UCSC alumni filled the Kuumbwa Jazz Center last week for an upbeat evening of music and comedy from their multi-talented fellow banana slugs.
Actor, comedian, and ace impressionist Jim Meskimen (Oakes ’82) was the emcee for the event, providing a hilarious soundtrack to the festivities.
Meskimen (whose mother happens to be Marion Ross from Happy Days), has appeared in films such as Apollo 13 and There Will Be Blood, and his television credits include Friends, Whose Line is it, Anyway?, and Fresh Prince of Bel Air.
His impressions of political figures in the 2004 election were once showcased in animated cartoons by JibJab that went viral, and his YouTube video, “Shakespeare in Celebrity Voices” received more than three-quarters of a million views in 2011.
Meskimen performed that stunning bit on the Kuumbwa stage, expertly delivering 58 lines of Shakespeare’s Richard III in 24 different celebrity voices—all picked at random by a volunteer from the audience off a scroll of 100 famous celebrities.
His Morgan Freeman killed. But of course it’s hard to beat Arnold Schwarzenegger reciting Shakespeare, not to mention Ozzy Osbourne and Peter Falk.
Last year, Meskimen earned a standing ovation performing for 1,000 people at Radio City Music Hall on America's Got Talent.
He now stars in “The Impression Guys,” a new YouTube original half hour series from Soul Pancake--the production company founded by Rainn Wilson of NBC's The Office.

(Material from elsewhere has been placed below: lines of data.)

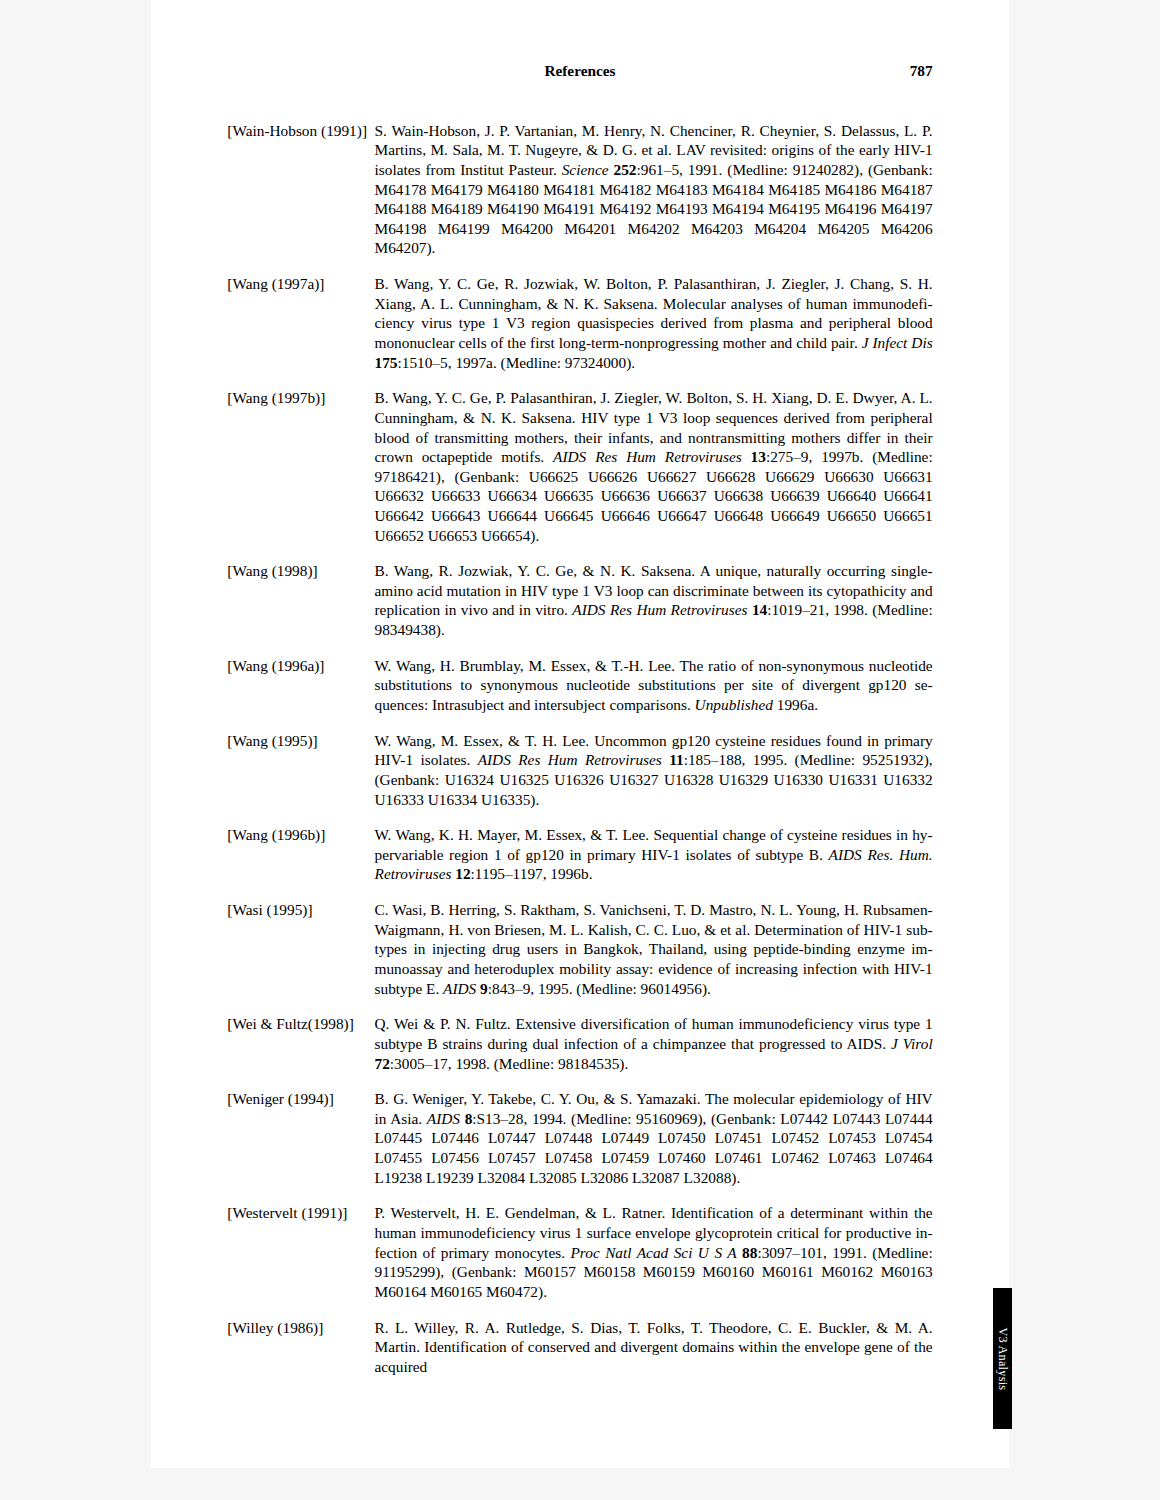References787
[Wain-Hobson (1991)]
S. Wain-Hobson, J. P. Vartanian, M. Henry, N. Chenciner, R. Cheynier, S. Delassus, L. P. Martins, M. Sala, M. T. Nugeyre, & D. G. et al. LAV revisited: origins of the early HIV-1 isolates from Institut Pasteur. Science 252:961–5, 1991. (Medline: 91240282), (Genbank: M64178 M64179 M64180 M64181 M64182 M64183 M64184 M64185 M64186 M64187 M64188 M64189 M64190 M64191 M64192 M64193 M64194 M64195 M64196 M64197 M64198 M64199 M64200 M64201 M64202 M64203 M64204 M64205 M64206 M64207).
[Wang (1997a)]
B. Wang, Y. C. Ge, R. Jozwiak, W. Bolton, P. Palasanthiran, J. Ziegler, J. Chang, S. H. Xiang, A. L. Cunningham, & N. K. Saksena. Molecular analyses of human immunodeficiency virus type 1 V3 region quasispecies derived from plasma and peripheral blood mononuclear cells of the first long-term-nonprogressing mother and child pair. J Infect Dis 175:1510–5, 1997a. (Medline: 97324000).
[Wang (1997b)]
B. Wang, Y. C. Ge, P. Palasanthiran, J. Ziegler, W. Bolton, S. H. Xiang, D. E. Dwyer, A. L. Cunningham, & N. K. Saksena. HIV type 1 V3 loop sequences derived from peripheral blood of transmitting mothers, their infants, and nontransmitting mothers differ in their crown octapeptide motifs. AIDS Res Hum Retroviruses 13:275–9, 1997b. (Medline: 97186421), (Genbank: U66625 U66626 U66627 U66628 U66629 U66630 U66631 U66632 U66633 U66634 U66635 U66636 U66637 U66638 U66639 U66640 U66641 U66642 U66643 U66644 U66645 U66646 U66647 U66648 U66649 U66650 U66651 U66652 U66653 U66654).
[Wang (1998)]
B. Wang, R. Jozwiak, Y. C. Ge, & N. K. Saksena. A unique, naturally occurring single-amino acid mutation in HIV type 1 V3 loop can discriminate between its cytopathicity and replication in vivo and in vitro. AIDS Res Hum Retroviruses 14:1019–21, 1998. (Medline: 98349438).
[Wang (1996a)]
W. Wang, H. Brumblay, M. Essex, & T.-H. Lee. The ratio of non-synonymous nucleotide substitutions to synonymous nucleotide substitutions per site of divergent gp120 sequences: Intrasubject and intersubject comparisons. Unpublished 1996a.
[Wang (1995)]
W. Wang, M. Essex, & T. H. Lee. Uncommon gp120 cysteine residues found in primary HIV-1 isolates. AIDS Res Hum Retroviruses 11:185–188, 1995. (Medline: 95251932), (Genbank: U16324 U16325 U16326 U16327 U16328 U16329 U16330 U16331 U16332 U16333 U16334 U16335).
[Wang (1996b)]
W. Wang, K. H. Mayer, M. Essex, & T. Lee. Sequential change of cysteine residues in hypervariable region 1 of gp120 in primary HIV-1 isolates of subtype B. AIDS Res. Hum. Retroviruses 12:1195–1197, 1996b.
[Wasi (1995)]
C. Wasi, B. Herring, S. Raktham, S. Vanichseni, T. D. Mastro, N. L. Young, H. Rubsamen-Waigmann, H. von Briesen, M. L. Kalish, C. C. Luo, & et al. Determination of HIV-1 subtypes in injecting drug users in Bangkok, Thailand, using peptide-binding enzyme immunoassay and heteroduplex mobility assay: evidence of increasing infection with HIV-1 subtype E. AIDS 9:843–9, 1995. (Medline: 96014956).
[Wei & Fultz(1998)]
Q. Wei & P. N. Fultz. Extensive diversification of human immunodeficiency virus type 1 subtype B strains during dual infection of a chimpanzee that progressed to AIDS. J Virol 72:3005–17, 1998. (Medline: 98184535).
[Weniger (1994)]
B. G. Weniger, Y. Takebe, C. Y. Ou, & S. Yamazaki. The molecular epidemiology of HIV in Asia. AIDS 8:S13–28, 1994. (Medline: 95160969), (Genbank: L07442 L07443 L07444 L07445 L07446 L07447 L07448 L07449 L07450 L07451 L07452 L07453 L07454 L07455 L07456 L07457 L07458 L07459 L07460 L07461 L07462 L07463 L07464 L19238 L19239 L32084 L32085 L32086 L32087 L32088).
[Westervelt (1991)]
P. Westervelt, H. E. Gendelman, & L. Ratner. Identification of a determinant within the human immunodeficiency virus 1 surface envelope glycoprotein critical for productive infection of primary monocytes. Proc Natl Acad Sci U S A 88:3097–101, 1991. (Medline: 91195299), (Genbank: M60157 M60158 M60159 M60160 M60161 M60162 M60163 M60164 M60165 M60472).
[Willey (1986)]
R. L. Willey, R. A. Rutledge, S. Dias, T. Folks, T. Theodore, C. E. Buckler, & M. A. Martin. Identification of conserved and divergent domains within the envelope gene of the acquired
V3 Analysis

The show is done in a mockumentary-style a la Modern Family and Parks & Recreation (in which Meskimen has played recurring character Martin Housely since 2009). Check out the new series on YouTube.
After the Kuumbwa show, Meskimen said he was very impressed with the other UCSC alumni performers on the bill.
They ranged from the strong gospel vocals of Ebony Lewis (Oakes ’00); to ukulele connoisseur Sandor Nagyszalanczy (Stevenson ’77) and his band “Uke Ellington;” to classical/Latin guitarist Carl Atilano (Porter ’09); to the dynamic acoustic guitar duo of Moo (Casey Dayan, College Eight, ’14 and Sean Campbell College Eight ’15).
Up and coming singer songwriter Kendra McKinley (Porter ’12) also delivered a brilliant set on both guitar and piano--mixing jazz, blues, bossanova and folk with nuanced arrangements, creative phrasing, and a theatrical edge.
The 23-year-old McKinley--who last year celebrated the release of her debut album, Chestnut Street, on the very same Kuumbwa stage--is definitely someone to watch in the future.
As Meskimen noted, “it was a night of real handmade, human creativity that was a breath of fresh air.”